可是,事情真的会像我预料的那样顺利发展吗?
接下来的两天里,妻子在家的时候和表弟的交流并不多,谨守着一个嫂子的本分,而表弟也表现出了相当的礼数,一时间我们三人之间维持着相敬如宾的奇妙平衡。
约定的星期五很快就到了,这天晚上吃完饭,妻子就显得很紧张,几乎是手足无措的状态,我想着怎么开口和表弟说这件惊世骇俗的事,也表现得有些心不在焉,对电视上的东西提不起什么兴趣,没想到表弟居然是我们沉默三人组中最先开口的人。
“哥,嫂子。”
“啊?”我和妻子几乎同时应道。
“那个……”表弟挠了挠头,“我来这儿也有几天了,我知道你们对我好,但是我真的想早点出去上班,老是这么在你们家待着,我心里不踏实。
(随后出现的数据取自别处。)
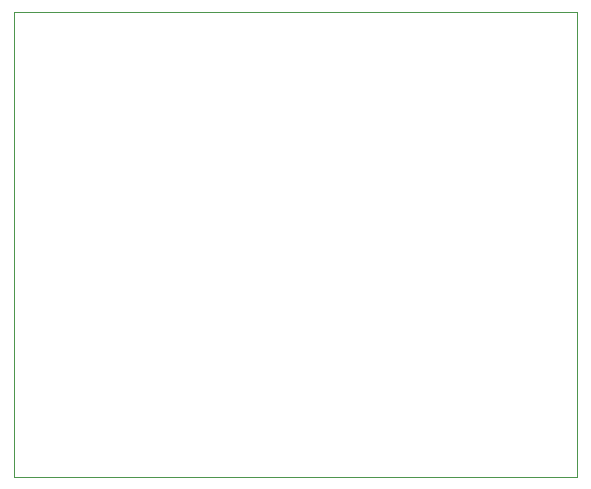
<source format=gbr>
%TF.GenerationSoftware,KiCad,Pcbnew,(5.1.9)-1*%
%TF.CreationDate,2022-01-25T19:09:40-05:00*%
%TF.ProjectId,gimbal,67696d62-616c-42e6-9b69-6361645f7063,rev?*%
%TF.SameCoordinates,Original*%
%TF.FileFunction,Profile,NP*%
%FSLAX46Y46*%
G04 Gerber Fmt 4.6, Leading zero omitted, Abs format (unit mm)*
G04 Created by KiCad (PCBNEW (5.1.9)-1) date 2022-01-25 19:09:40*
%MOMM*%
%LPD*%
G01*
G04 APERTURE LIST*
%TA.AperFunction,Profile*%
%ADD10C,0.050000*%
%TD*%
G04 APERTURE END LIST*
D10*
X173355000Y-74930000D02*
X125730000Y-74930000D01*
X173355000Y-114300000D02*
X173355000Y-74930000D01*
X125730000Y-114300000D02*
X173355000Y-114300000D01*
X125730000Y-74930000D02*
X125730000Y-114300000D01*
M02*

</source>
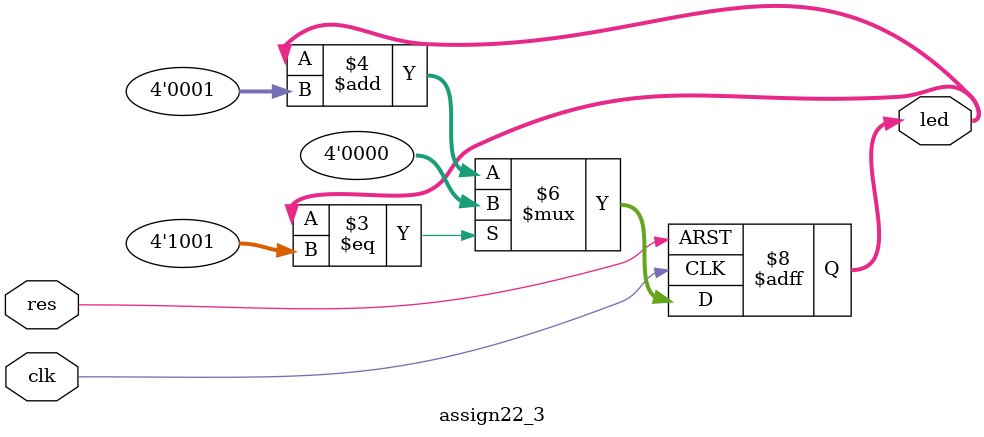
<source format=v>
module assign22_3(clk, res, led);
    input clk, res;
    output [3:0] led;

    reg [3:0] led;

    always @(posedge clk or negedge res)begin
        if(res == 1'b0)
            led <= 4'd0;
        else if(led == 4'd9)
            led <= 4'd0;
        else
            led <= led + 4'd1;
    end
endmodule

</source>
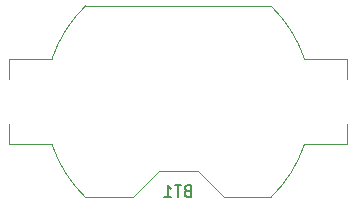
<source format=gbr>
%TF.GenerationSoftware,KiCad,Pcbnew,9.0.3*%
%TF.CreationDate,2025-08-13T01:37:56-04:00*%
%TF.ProjectId,getting-started,67657474-696e-4672-9d73-746172746564,1.0*%
%TF.SameCoordinates,Original*%
%TF.FileFunction,Legend,Bot*%
%TF.FilePolarity,Positive*%
%FSLAX46Y46*%
G04 Gerber Fmt 4.6, Leading zero omitted, Abs format (unit mm)*
G04 Created by KiCad (PCBNEW 9.0.3) date 2025-08-13 01:37:56*
%MOMM*%
%LPD*%
G01*
G04 APERTURE LIST*
%ADD10C,0.150000*%
%ADD11C,0.120000*%
G04 APERTURE END LIST*
D10*
X133605714Y-94551009D02*
X133462857Y-94598628D01*
X133462857Y-94598628D02*
X133415238Y-94646247D01*
X133415238Y-94646247D02*
X133367619Y-94741485D01*
X133367619Y-94741485D02*
X133367619Y-94884342D01*
X133367619Y-94884342D02*
X133415238Y-94979580D01*
X133415238Y-94979580D02*
X133462857Y-95027200D01*
X133462857Y-95027200D02*
X133558095Y-95074819D01*
X133558095Y-95074819D02*
X133939047Y-95074819D01*
X133939047Y-95074819D02*
X133939047Y-94074819D01*
X133939047Y-94074819D02*
X133605714Y-94074819D01*
X133605714Y-94074819D02*
X133510476Y-94122438D01*
X133510476Y-94122438D02*
X133462857Y-94170057D01*
X133462857Y-94170057D02*
X133415238Y-94265295D01*
X133415238Y-94265295D02*
X133415238Y-94360533D01*
X133415238Y-94360533D02*
X133462857Y-94455771D01*
X133462857Y-94455771D02*
X133510476Y-94503390D01*
X133510476Y-94503390D02*
X133605714Y-94551009D01*
X133605714Y-94551009D02*
X133939047Y-94551009D01*
X133081904Y-94074819D02*
X132510476Y-94074819D01*
X132796190Y-95074819D02*
X132796190Y-94074819D01*
X131653333Y-95074819D02*
X132224761Y-95074819D01*
X131939047Y-95074819D02*
X131939047Y-94074819D01*
X131939047Y-94074819D02*
X132034285Y-94217676D01*
X132034285Y-94217676D02*
X132129523Y-94312914D01*
X132129523Y-94312914D02*
X132224761Y-94360533D01*
D11*
%TO.C,BT1*%
X118510000Y-85100000D02*
X118510000Y-83390000D01*
X118510000Y-88900000D02*
X118510000Y-90610000D01*
X118510000Y-90610000D02*
X122128000Y-90610000D01*
X122128000Y-83390000D02*
X118510000Y-83390000D01*
X124972700Y-95110000D02*
X128960000Y-95110000D01*
X131160000Y-92910000D02*
X128960000Y-95110000D01*
X131160000Y-92910000D02*
X134480000Y-92910000D01*
X134480000Y-92910000D02*
X136680000Y-95110000D01*
X136680000Y-95110000D02*
X140667300Y-95110000D01*
X140667300Y-78890000D02*
X124972700Y-78890000D01*
X143512000Y-90610000D02*
X147130000Y-90610000D01*
X147130000Y-83390000D02*
X143512000Y-83390000D01*
X147130000Y-85100000D02*
X147130000Y-83390000D01*
X147130000Y-88900000D02*
X147130000Y-90610000D01*
X122128000Y-83390000D02*
G75*
G02*
X124974629Y-78888211I10692020J-3610012D01*
G01*
X124974629Y-95111789D02*
G75*
G02*
X122128000Y-90610000I7845391J8111801D01*
G01*
X140665371Y-78888211D02*
G75*
G02*
X143511999Y-83390000I-7845391J-8111799D01*
G01*
X143512000Y-90610000D02*
G75*
G02*
X140665371Y-95111789I-10691979J3609986D01*
G01*
%TD*%
M02*

</source>
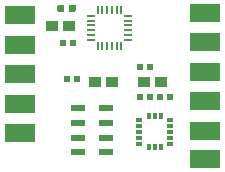
<source format=gbr>
G04 #@! TF.GenerationSoftware,KiCad,Pcbnew,(5.1.5)-3*
G04 #@! TF.CreationDate,2020-06-01T16:45:14+09:00*
G04 #@! TF.ProjectId,FMU3_Sensors_make,464d5533-5f53-4656-9e73-6f72735f6d61,rev?*
G04 #@! TF.SameCoordinates,Original*
G04 #@! TF.FileFunction,Paste,Top*
G04 #@! TF.FilePolarity,Positive*
%FSLAX46Y46*%
G04 Gerber Fmt 4.6, Leading zero omitted, Abs format (unit mm)*
G04 Created by KiCad (PCBNEW (5.1.5)-3) date 2020-06-01 16:45:14*
%MOMM*%
%LPD*%
G04 APERTURE LIST*
%ADD10R,0.540000X0.600000*%
%ADD11R,0.640000X0.150000*%
%ADD12R,0.150000X0.640000*%
%ADD13R,1.010000X0.930000*%
%ADD14R,2.500000X1.500000*%
%ADD15C,0.100000*%
%ADD16R,1.310000X0.530000*%
%ADD17R,0.600000X0.300000*%
%ADD18R,0.300000X0.600000*%
G04 APERTURE END LIST*
D10*
X142200000Y-31290000D03*
X141340000Y-31290000D03*
D11*
X137225000Y-24410000D03*
X137225000Y-24810000D03*
X137225000Y-25210000D03*
X137225000Y-25610000D03*
X137225000Y-26010000D03*
X137225000Y-26410000D03*
D12*
X137770000Y-26955000D03*
X138170000Y-26955000D03*
X138570000Y-26955000D03*
X138970000Y-26955000D03*
X139370000Y-26955000D03*
X139770000Y-26955000D03*
D11*
X140315000Y-26410000D03*
X140315000Y-26010000D03*
X140315000Y-25610000D03*
X140315000Y-25210000D03*
X140315000Y-24810000D03*
X140315000Y-24410000D03*
D12*
X139770000Y-23865000D03*
X139370000Y-23865000D03*
X138970000Y-23865000D03*
X138570000Y-23865000D03*
X138170000Y-23865000D03*
X137770000Y-23865000D03*
D10*
X141330000Y-28730000D03*
X142190000Y-28730000D03*
D13*
X141681000Y-30010000D03*
X143099000Y-30010000D03*
D10*
X143070000Y-31310000D03*
X143930000Y-31310000D03*
D14*
X131200001Y-31850000D03*
X131200001Y-24350000D03*
X131200001Y-29350000D03*
X131200001Y-26850000D03*
X131200001Y-34350000D03*
D13*
X133901000Y-25280000D03*
X135319000Y-25280000D03*
D10*
X135660000Y-26700000D03*
X134800000Y-26700000D03*
D13*
X138939000Y-30000000D03*
X137521000Y-30000000D03*
D10*
X136050000Y-29780000D03*
X135190000Y-29780000D03*
D14*
X146870000Y-24120000D03*
X146870000Y-34120000D03*
X146870000Y-31620000D03*
X146870000Y-26620000D03*
X146870000Y-29120000D03*
X146870000Y-36520000D03*
D15*
G36*
X135776958Y-23440710D02*
G01*
X135791276Y-23442834D01*
X135805317Y-23446351D01*
X135818946Y-23451228D01*
X135832031Y-23457417D01*
X135844447Y-23464858D01*
X135856073Y-23473481D01*
X135866798Y-23483202D01*
X135876519Y-23493927D01*
X135885142Y-23505553D01*
X135892583Y-23517969D01*
X135898772Y-23531054D01*
X135903649Y-23544683D01*
X135907166Y-23558724D01*
X135909290Y-23573042D01*
X135910000Y-23587500D01*
X135910000Y-23932500D01*
X135909290Y-23946958D01*
X135907166Y-23961276D01*
X135903649Y-23975317D01*
X135898772Y-23988946D01*
X135892583Y-24002031D01*
X135885142Y-24014447D01*
X135876519Y-24026073D01*
X135866798Y-24036798D01*
X135856073Y-24046519D01*
X135844447Y-24055142D01*
X135832031Y-24062583D01*
X135818946Y-24068772D01*
X135805317Y-24073649D01*
X135791276Y-24077166D01*
X135776958Y-24079290D01*
X135762500Y-24080000D01*
X135467500Y-24080000D01*
X135453042Y-24079290D01*
X135438724Y-24077166D01*
X135424683Y-24073649D01*
X135411054Y-24068772D01*
X135397969Y-24062583D01*
X135385553Y-24055142D01*
X135373927Y-24046519D01*
X135363202Y-24036798D01*
X135353481Y-24026073D01*
X135344858Y-24014447D01*
X135337417Y-24002031D01*
X135331228Y-23988946D01*
X135326351Y-23975317D01*
X135322834Y-23961276D01*
X135320710Y-23946958D01*
X135320000Y-23932500D01*
X135320000Y-23587500D01*
X135320710Y-23573042D01*
X135322834Y-23558724D01*
X135326351Y-23544683D01*
X135331228Y-23531054D01*
X135337417Y-23517969D01*
X135344858Y-23505553D01*
X135353481Y-23493927D01*
X135363202Y-23483202D01*
X135373927Y-23473481D01*
X135385553Y-23464858D01*
X135397969Y-23457417D01*
X135411054Y-23451228D01*
X135424683Y-23446351D01*
X135438724Y-23442834D01*
X135453042Y-23440710D01*
X135467500Y-23440000D01*
X135762500Y-23440000D01*
X135776958Y-23440710D01*
G37*
G36*
X134806958Y-23440710D02*
G01*
X134821276Y-23442834D01*
X134835317Y-23446351D01*
X134848946Y-23451228D01*
X134862031Y-23457417D01*
X134874447Y-23464858D01*
X134886073Y-23473481D01*
X134896798Y-23483202D01*
X134906519Y-23493927D01*
X134915142Y-23505553D01*
X134922583Y-23517969D01*
X134928772Y-23531054D01*
X134933649Y-23544683D01*
X134937166Y-23558724D01*
X134939290Y-23573042D01*
X134940000Y-23587500D01*
X134940000Y-23932500D01*
X134939290Y-23946958D01*
X134937166Y-23961276D01*
X134933649Y-23975317D01*
X134928772Y-23988946D01*
X134922583Y-24002031D01*
X134915142Y-24014447D01*
X134906519Y-24026073D01*
X134896798Y-24036798D01*
X134886073Y-24046519D01*
X134874447Y-24055142D01*
X134862031Y-24062583D01*
X134848946Y-24068772D01*
X134835317Y-24073649D01*
X134821276Y-24077166D01*
X134806958Y-24079290D01*
X134792500Y-24080000D01*
X134497500Y-24080000D01*
X134483042Y-24079290D01*
X134468724Y-24077166D01*
X134454683Y-24073649D01*
X134441054Y-24068772D01*
X134427969Y-24062583D01*
X134415553Y-24055142D01*
X134403927Y-24046519D01*
X134393202Y-24036798D01*
X134383481Y-24026073D01*
X134374858Y-24014447D01*
X134367417Y-24002031D01*
X134361228Y-23988946D01*
X134356351Y-23975317D01*
X134352834Y-23961276D01*
X134350710Y-23946958D01*
X134350000Y-23932500D01*
X134350000Y-23587500D01*
X134350710Y-23573042D01*
X134352834Y-23558724D01*
X134356351Y-23544683D01*
X134361228Y-23531054D01*
X134367417Y-23517969D01*
X134374858Y-23505553D01*
X134383481Y-23493927D01*
X134393202Y-23483202D01*
X134403927Y-23473481D01*
X134415553Y-23464858D01*
X134427969Y-23457417D01*
X134441054Y-23451228D01*
X134454683Y-23446351D01*
X134468724Y-23442834D01*
X134483042Y-23440710D01*
X134497500Y-23440000D01*
X134792500Y-23440000D01*
X134806958Y-23440710D01*
G37*
D16*
X136060000Y-32205000D03*
X138460000Y-32205000D03*
X136060000Y-33455000D03*
X136060000Y-34705000D03*
X136060000Y-35955000D03*
X138460000Y-35955000D03*
X138460000Y-34705000D03*
X138460000Y-33455000D03*
D17*
X141300000Y-33210000D03*
X141300000Y-33710000D03*
X141300000Y-34210000D03*
X141300000Y-34710000D03*
X141300000Y-35210000D03*
D18*
X142100000Y-35510000D03*
X142600000Y-35510000D03*
X143100000Y-35510000D03*
D17*
X143900000Y-35210000D03*
X143900000Y-34710000D03*
X143900000Y-34210000D03*
X143900000Y-33710000D03*
X143900000Y-33210000D03*
D18*
X143100000Y-32910000D03*
X142600000Y-32910000D03*
X142100000Y-32910000D03*
M02*

</source>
”
我知道对话的机会终于来了,于是我对妻子使了个眼色,她面无表情地起身回了卧室,表弟目送着她的身影,眼神里透着不安。
“哥,嫂子是不是真的不欢迎我?没事你和我说实话,如果我不方便留下我就回去,我就说我不习惯大城市,绝不会说你们的不是。”
我伸手止住了表弟的话头。
“顺子,是有那么点事,不过不是你想的那样,我确实对你做了些安排,你现在好好听我对你说。”
表弟点了点头,用一种学生等着老师公布成绩的眼神看着我。
“我妈催我们生孩子,我差点和她闹你也是看见的。”
表弟点了点头。
“你是自己人,哥不怕跟你说老实话。”我顿了顿,看了看他努力倾听的神色,“其实……我没有生育能力。”
“哦,啊?!”表弟惊得目瞪口呆。
“这话我没法和二老说,在他们面前我只能拖着,你能理解吗?”
表弟又点了点头,“可是……哥,你这能瞒多久啊?”
“瞒多久是多久。”我平淡的说到。
“现在不是能做那啥试管婴儿吗?你们俩又不缺钱,干嘛不试试呢?”
“我想过。”我点了点头,“可是这么一来,我岳父母会知道,我父母会知道,老家那些亲戚会知道,就算安娜这里的亲戚不说什么,可是老家那些人你说说看他们会怎么想?我妈那要面子的个性她会怎么想?”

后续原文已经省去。